Excerpt
Chateau Blanzac was low and squat. No pointed towers, no mullioned windows, much less tall chimneys. The building's elegance lay in its symmetry and simplicity, along with the lovely tiling that ran beneath the vertigris roof. A pair of two-hundred-year-old oak trees and three tall cedars dominated the grounds. Their branches caressed the sleepy country manor and its lichen-covered stones. Calling it a "château" was clearly deceptive. As for the titles of nobility claimed by its proprietor, there was no trace, aside from a wrought-iron coat of arms on the front-step railings, whose rust offset any hint of pretention. In the way of assets, the Castayracs owned only this home, with its few acres of vines and one-story outbuilding, along with the family title, which the baron liked to flaunt at the Biarritz casino on special occasions.

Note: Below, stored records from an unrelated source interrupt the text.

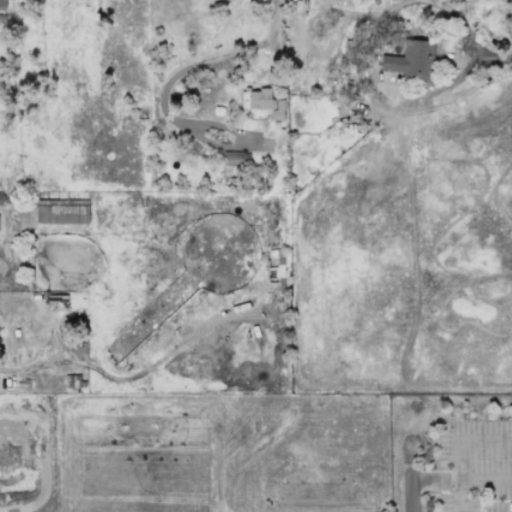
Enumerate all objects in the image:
building: (410, 59)
road: (193, 66)
road: (458, 77)
building: (262, 102)
building: (235, 159)
building: (61, 211)
road: (460, 445)
road: (411, 449)
road: (486, 473)
road: (436, 474)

Benjamin pushed the doorbell. Its shrill ring set loose three large dogs, whose muzzles appeared at the windows. Benjamin scanned the surroundings. The vines hadn't been pruned. An antique Citroën DS 19 Pallas was parked in a garage, and on the right, a short distance from the outbuilding, four immense blackened walls stood silent. Burned beams, barrel hoops, and staves littered the frozen ground. Shards of glass, vestiges of the demijohns that had been turned into large Molotov cocktails, were everywhere. Benjamin could almost make out wisps of smoke amid the ruins. It had been less than two weeks since the catastrophe. Could the fire still be smoldering under this rubble? Its acrid vapors were stinging his throat.